** Opening Working data block **

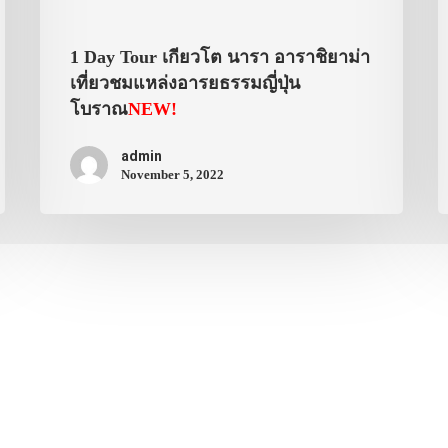
1 Day Tour เกียวโต นารา อาราชิยาม่า
เที่ยวชมแหล่งอารยธรรมญี่ปุ่น
โบราณ
NEW!
admin
November 5, 2022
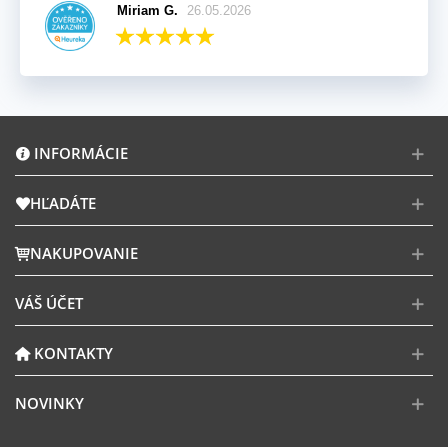
Miriam G.
26.05.2026
INFORMÁCIE
HĽADÁTE
NAKUPOVANIE
VÁŠ ÚČET
KONTAKTY
NOVINKY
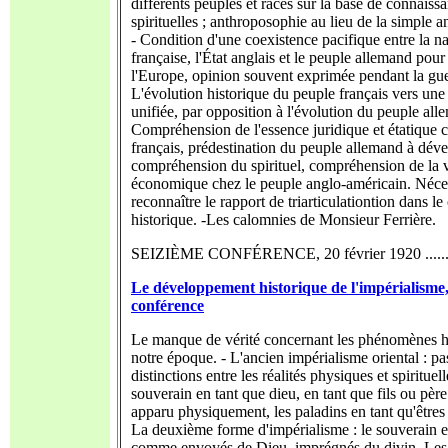
différents peuples et races sur la base de connais
spirituelles ; anthroposophie au lieu de la simple a
- Condition d'une coexistence pacifique entre la n
française, l'État anglais et le peuple allemand pour 
l'Europe, opinion souvent exprimée pendant la gue
L'évolution historique du peuple français vers une
unifiée, par opposition à l'évolution du peuple all
Compréhension de l'essence juridique et étatique 
français, prédestination du peuple allemand à déve
compréhension du spirituel, compréhension de la 
économique chez le peuple anglo-américain. Néces
reconnaître le rapport de triarticulationtion dans le
historique. -Les calomnies de Monsieur Ferrière.
SEIZIÈME CONFÉRENCE, 20 février 1920 ......
Le développement historique de l'impérialisme
conférence
Le manque de vérité concernant les phénomènes h
notre époque. - L'ancien impérialisme oriental : pa
distinctions entre les réalités physiques et spirituel
souverain en tant que dieu, en tant que fils ou père
apparu physiquement, les paladins en tant qu'êtres 
La deuxième forme d'impérialisme : le souverain et
comme envoyés de Dieu, imprégnés du divin. Les 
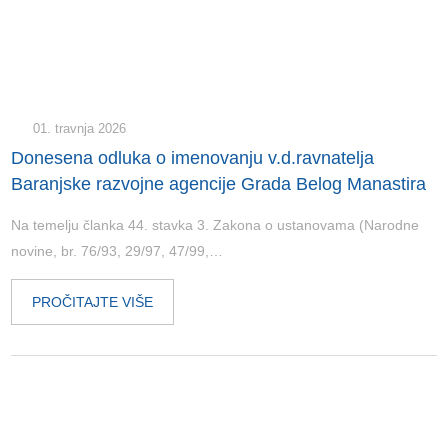
01. travnja 2026
Donesena odluka o imenovanju v.d.ravnatelja
Baranjske razvojne agencije Grada Belog Manastira
Na temelju članka 44. stavka 3. Zakona o ustanovama (Narodne
novine, br. 76/93, 29/97, 47/99,…
PROČITAJTE VIŠE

** Closing Working data block **

» **Your objective**: For each record, return its text exactly and leave any picture out.

» **Solution**:
1 Day Tour เกียวโต นารา อาราชิยาม่า
เที่ยวชมแหล่งอารยธรรมญี่ปุ่น
โบราณ
NEW!
admin
November 5, 2022
Miriam G.
26.05.2026
INFORMÁCIE
HĽADÁTE
NAKUPOVANIE
VÁŠ ÚČET
KONTAKTY
NOVINKY
différents peuples et races sur la base de connais
spirituelles ; anthroposophie au lieu de la simple a
- Condition d'une coexistence pacifique entre la n
française, l'État anglais et le peuple allemand pour 
l'Europe, opinion souvent exprimée pendant la gue
L'évolution historique du peuple français vers une
unifiée, par opposition à l'évolution du peuple all
Compréhension de l'essence juridique et étatique 
français, prédestination du peuple allemand à déve
compréhension du spirituel, compréhension de la 
économique chez le peuple anglo-américain. Néces
reconnaître le rapport de triarticulationtion dans le
historique. -Les calomnies de Monsieur Ferrière.
SEIZIÈME CONFÉRENCE, 20 février 1920 ......
Le développement historique de l'impérialisme
conférence
Le manque de vérité concernant les phénomènes h
notre époque. - L'ancien impérialisme oriental : pa
distinctions entre les réalités physiques et spirituel
souverain en tant que dieu, en tant que fils ou père
apparu physiquement, les paladins en tant qu'êtres 
La deuxième forme d'impérialisme : le souverain et
comme envoyés de Dieu, imprégnés du divin. Les 
01. travnja 2026
Donesena odluka o imenovanju v.d.ravnatelja
Baranjske razvojne agencije Grada Belog Manastira
Na temelju članka 44. stavka 3. Zakona o ustanovama (Narodne
novine, br. 76/93, 29/97, 47/99,…
PROČITAJTE VIŠE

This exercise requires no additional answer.